WHAT TO PRODUCE -
Please write out every line of the material below word for word, leaving out the pictures.
········
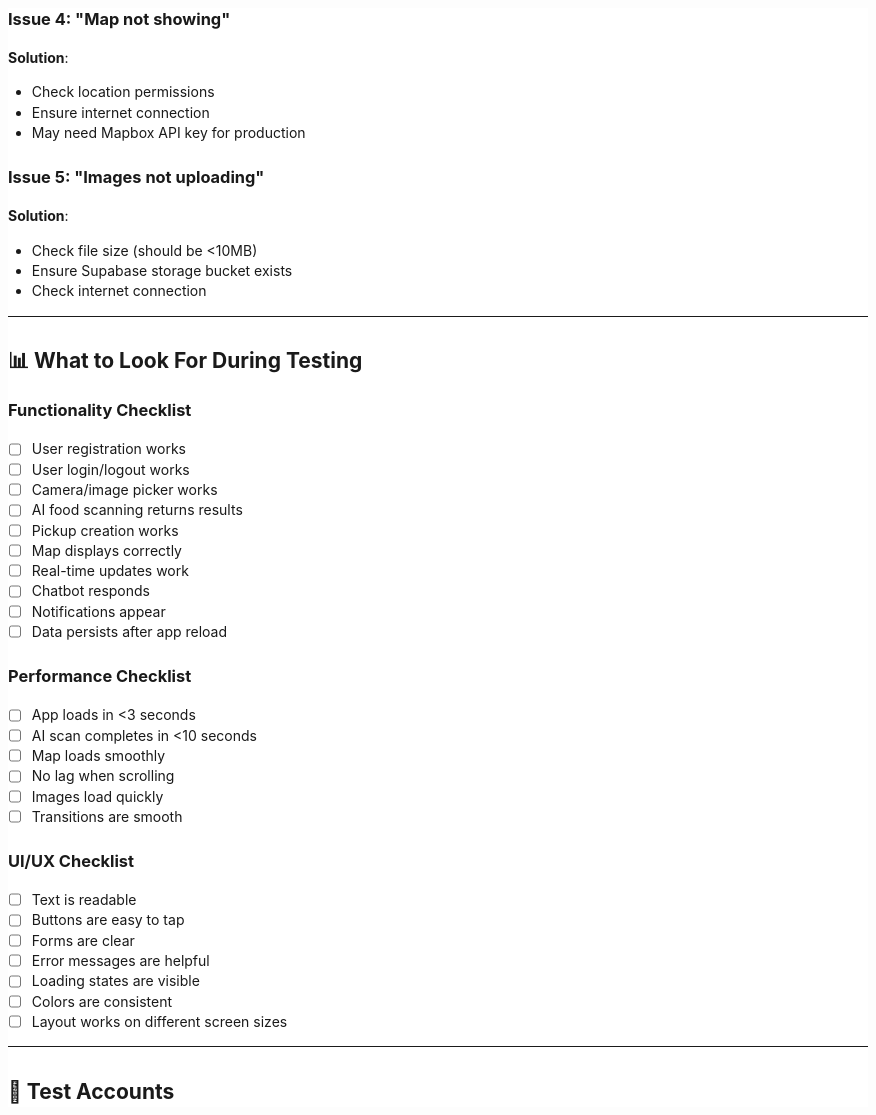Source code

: ### Issue 4: "Map not showing"
**Solution**:
- Check location permissions
- Ensure internet connection
- May need Mapbox API key for production

### Issue 5: "Images not uploading"
**Solution**:
- Check file size (should be <10MB)
- Ensure Supabase storage bucket exists
- Check internet connection

---

## 📊 What to Look For During Testing

### Functionality Checklist
- [ ] User registration works
- [ ] User login/logout works
- [ ] Camera/image picker works
- [ ] AI food scanning returns results
- [ ] Pickup creation works
- [ ] Map displays correctly
- [ ] Real-time updates work
- [ ] Chatbot responds
- [ ] Notifications appear
- [ ] Data persists after app reload

### Performance Checklist
- [ ] App loads in <3 seconds
- [ ] AI scan completes in <10 seconds
- [ ] Map loads smoothly
- [ ] No lag when scrolling
- [ ] Images load quickly
- [ ] Transitions are smooth

### UI/UX Checklist
- [ ] Text is readable
- [ ] Buttons are easy to tap
- [ ] Forms are clear
- [ ] Error messages are helpful
- [ ] Loading states are visible
- [ ] Colors are consistent
- [ ] Layout works on different screen sizes

---

## 📝 Test Accounts
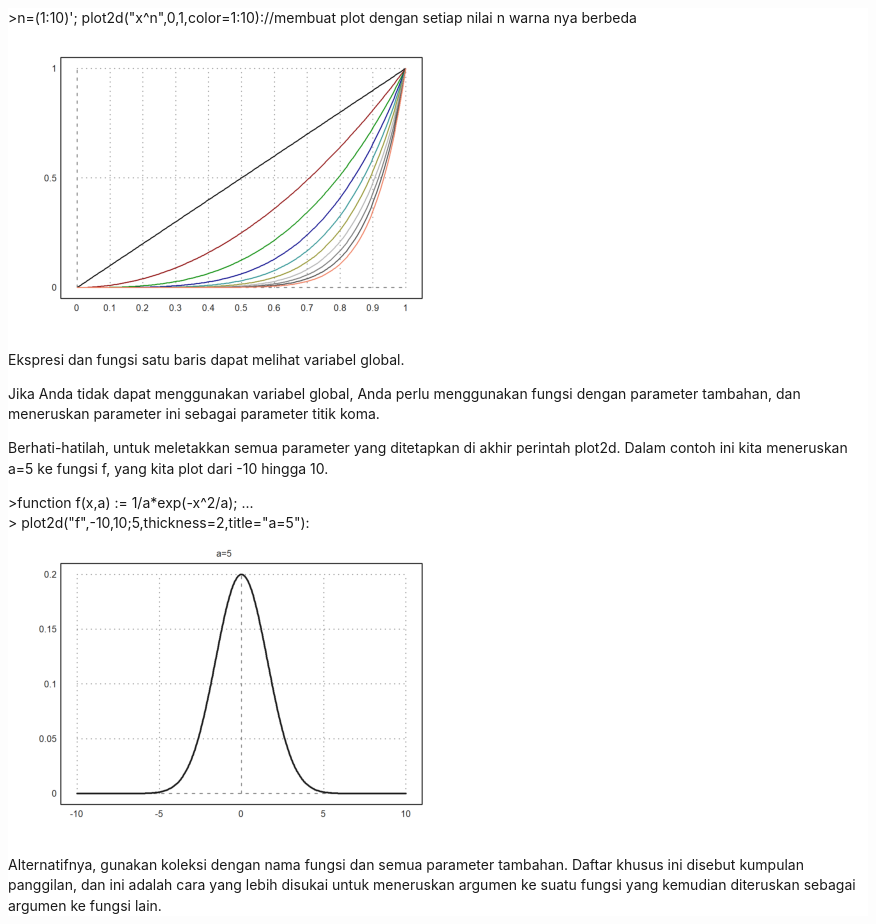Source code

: 
\>n=(1:10)'; plot2d("x^n",0,1,color=1:10)://membuat plot dengan setiap nilai n warna nya berbeda


![images/EMT4Plot2D%20-%20Naila%20Khalidatus%20Salwa-053.png](images/EMT4Plot2D%20-%20Naila%20Khalidatus%20Salwa-053.png)

Ekspresi dan fungsi satu baris dapat melihat variabel global.


Jika Anda tidak dapat menggunakan variabel global, Anda perlu
menggunakan fungsi dengan parameter tambahan, dan meneruskan parameter
ini sebagai parameter titik koma.


Berhati-hatilah, untuk meletakkan semua parameter yang ditetapkan di
akhir perintah plot2d. Dalam contoh ini kita meneruskan a=5 ke fungsi
f, yang kita plot dari -10 hingga 10.


\>function f(x,a) := 1/a\*exp(-x^2/a); ...  
\>   plot2d("f",-10,10;5,thickness=2,title="a=5"):


![images/EMT4Plot2D%20-%20Naila%20Khalidatus%20Salwa-054.png](images/EMT4Plot2D%20-%20Naila%20Khalidatus%20Salwa-054.png)

Alternatifnya, gunakan koleksi dengan nama fungsi dan semua parameter
tambahan. Daftar khusus ini disebut kumpulan panggilan, dan ini adalah
cara yang lebih disukai untuk meneruskan argumen ke suatu fungsi yang
kemudian diteruskan sebagai argumen ke fungsi lain.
········
EXPECTED OUTPUT -
Source code

: ### Issue 4: "Map not showing"
**Solution**:
- Check location permissions
- Ensure internet connection
- May need Mapbox API key for production

### Issue 5: "Images not uploading"
**Solution**:
- Check file size (should be <10MB)
- Ensure Supabase storage bucket exists
- Check internet connection

---

## 📊 What to Look For During Testing

### Functionality Checklist
- [ ] User registration works
- [ ] User login/logout works
- [ ] Camera/image picker works
- [ ] AI food scanning returns results
- [ ] Pickup creation works
- [ ] Map displays correctly
- [ ] Real-time updates work
- [ ] Chatbot responds
- [ ] Notifications appear
- [ ] Data persists after app reload

### Performance Checklist
- [ ] App loads in <3 seconds
- [ ] AI scan completes in <10 seconds
- [ ] Map loads smoothly
- [ ] No lag when scrolling
- [ ] Images load quickly
- [ ] Transitions are smooth

### UI/UX Checklist
- [ ] Text is readable
- [ ] Buttons are easy to tap
- [ ] Forms are clear
- [ ] Error messages are helpful
- [ ] Loading states are visible
- [ ] Colors are consistent
- [ ] Layout works on different screen sizes

---

## 📝 Test Accounts
Source code

: 
\>n=(1:10)'; plot2d("x^n",0,1,color=1:10)://membuat plot dengan setiap nilai n warna nya berbeda


![images/EMT4Plot2D%20-%20Naila%20Khalidatus%20Salwa-053.png](images/EMT4Plot2D%20-%20Naila%20Khalidatus%20Salwa-053.png)

Ekspresi dan fungsi satu baris dapat melihat variabel global.


Jika Anda tidak dapat menggunakan variabel global, Anda perlu
menggunakan fungsi dengan parameter tambahan, dan meneruskan parameter
ini sebagai parameter titik koma.


Berhati-hatilah, untuk meletakkan semua parameter yang ditetapkan di
akhir perintah plot2d. Dalam contoh ini kita meneruskan a=5 ke fungsi
f, yang kita plot dari -10 hingga 10.


\>function f(x,a) := 1/a\*exp(-x^2/a); ...  
\>   plot2d("f",-10,10;5,thickness=2,title="a=5"):


![images/EMT4Plot2D%20-%20Naila%20Khalidatus%20Salwa-054.png](images/EMT4Plot2D%20-%20Naila%20Khalidatus%20Salwa-054.png)

Alternatifnya, gunakan koleksi dengan nama fungsi dan semua parameter
tambahan. Daftar khusus ini disebut kumpulan panggilan, dan ini adalah
cara yang lebih disukai untuk meneruskan argumen ke suatu fungsi yang
kemudian diteruskan sebagai argumen ke fungsi lain.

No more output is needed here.